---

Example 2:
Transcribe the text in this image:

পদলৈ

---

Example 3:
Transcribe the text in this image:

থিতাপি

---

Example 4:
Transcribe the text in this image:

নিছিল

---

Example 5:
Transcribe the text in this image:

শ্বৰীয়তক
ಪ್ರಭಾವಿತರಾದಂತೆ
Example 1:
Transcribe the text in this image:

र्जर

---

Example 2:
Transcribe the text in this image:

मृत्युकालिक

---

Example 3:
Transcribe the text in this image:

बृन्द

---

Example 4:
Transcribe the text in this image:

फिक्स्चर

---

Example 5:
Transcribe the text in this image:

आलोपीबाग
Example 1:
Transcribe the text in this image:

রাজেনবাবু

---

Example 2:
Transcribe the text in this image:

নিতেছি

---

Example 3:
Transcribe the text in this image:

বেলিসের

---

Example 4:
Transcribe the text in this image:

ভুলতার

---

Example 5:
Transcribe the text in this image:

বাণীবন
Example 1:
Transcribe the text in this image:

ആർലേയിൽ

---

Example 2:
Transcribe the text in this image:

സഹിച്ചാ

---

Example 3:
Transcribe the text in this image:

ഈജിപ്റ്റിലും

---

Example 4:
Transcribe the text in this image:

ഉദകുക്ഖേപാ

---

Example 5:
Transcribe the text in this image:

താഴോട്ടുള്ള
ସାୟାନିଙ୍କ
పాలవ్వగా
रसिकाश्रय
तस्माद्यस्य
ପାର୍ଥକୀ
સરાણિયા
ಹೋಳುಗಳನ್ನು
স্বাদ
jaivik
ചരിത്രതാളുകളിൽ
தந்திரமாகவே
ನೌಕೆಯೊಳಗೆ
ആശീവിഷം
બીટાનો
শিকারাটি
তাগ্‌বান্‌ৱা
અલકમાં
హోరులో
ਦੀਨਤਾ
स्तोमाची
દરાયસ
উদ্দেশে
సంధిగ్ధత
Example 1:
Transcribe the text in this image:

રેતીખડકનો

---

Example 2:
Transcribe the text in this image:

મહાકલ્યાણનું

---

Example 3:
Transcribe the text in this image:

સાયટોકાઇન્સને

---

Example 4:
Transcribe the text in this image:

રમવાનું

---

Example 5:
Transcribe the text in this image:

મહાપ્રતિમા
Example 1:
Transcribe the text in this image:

▸ **Your goal**: Return the whole listing, keeping every word as it is.

▸ **Output**:
---

Example 2:
Transcribe the text in this image:

পদলৈ

---

Example 3:
Transcribe the text in this image:

থিতাপি

---

Example 4:
Transcribe the text in this image:

নিছিল

---

Example 5:
Transcribe the text in this image:

শ্বৰীয়তক
ಪ್ರಭಾವಿತರಾದಂತೆ
Example 1:
Transcribe the text in this image:

र्जर

---

Example 2:
Transcribe the text in this image:

मृत्युकालिक

---

Example 3:
Transcribe the text in this image:

बृन्द

---

Example 4:
Transcribe the text in this image:

फिक्स्चर

---

Example 5:
Transcribe the text in this image:

आलोपीबाग
Example 1:
Transcribe the text in this image:

রাজেনবাবু

---

Example 2:
Transcribe the text in this image:

নিতেছি

---

Example 3:
Transcribe the text in this image:

বেলিসের

---

Example 4:
Transcribe the text in this image:

ভুলতার

---

Example 5:
Transcribe the text in this image:

বাণীবন
Example 1:
Transcribe the text in this image:

ആർലേയിൽ

---

Example 2:
Transcribe the text in this image:

സഹിച്ചാ

---

Example 3:
Transcribe the text in this image:

ഈജിപ്റ്റിലും

---

Example 4:
Transcribe the text in this image:

ഉദകുക്ഖേപാ

---

Example 5:
Transcribe the text in this image:

താഴോട്ടുള്ള
ସାୟାନିଙ୍କ
పాలవ్వగా
रसिकाश्रय
तस्माद्यस्य
ପାର୍ଥକୀ
સરાણિયા
ಹೋಳುಗಳನ್ನು
স্বাদ
jaivik
ചരിത്രതാളുകളിൽ
தந்திரமாகவே
ನೌಕೆಯೊಳಗೆ
ആശീവിഷം
બીટાનો
শিকারাটি
তাগ্‌বান্‌ৱা
અલકમાં
హోరులో
ਦੀਨਤਾ
स्तोमाची
દરાયસ
উদ্দেশে
సంధిగ్ధత
Example 1:
Transcribe the text in this image:

રેતીખડકનો

---

Example 2:
Transcribe the text in this image:

મહાકલ્યાણનું

---

Example 3:
Transcribe the text in this image:

સાયટોકાઇન્સને

---

Example 4:
Transcribe the text in this image:

રમવાનું

---

Example 5:
Transcribe the text in this image:

મહાપ્રતિમા
Example 1:
Transcribe the text in this image:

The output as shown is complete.